*Exercise goal:* Copy out all of the data exactly as it appears.
*** Opening of Supplied entries ***
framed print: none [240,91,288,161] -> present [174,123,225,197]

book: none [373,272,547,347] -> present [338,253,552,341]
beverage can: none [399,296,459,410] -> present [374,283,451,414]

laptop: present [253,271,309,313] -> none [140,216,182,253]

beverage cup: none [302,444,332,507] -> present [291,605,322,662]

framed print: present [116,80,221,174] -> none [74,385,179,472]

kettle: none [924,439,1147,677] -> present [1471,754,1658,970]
*** Close of Supplied entries ***
*Output for this exercise:*
framed print: none [240,91,288,161] -> present [174,123,225,197]

book: none [373,272,547,347] -> present [338,253,552,341]
beverage can: none [399,296,459,410] -> present [374,283,451,414]

laptop: present [253,271,309,313] -> none [140,216,182,253]

beverage cup: none [302,444,332,507] -> present [291,605,322,662]

framed print: present [116,80,221,174] -> none [74,385,179,472]

kettle: none [924,439,1147,677] -> present [1471,754,1658,970]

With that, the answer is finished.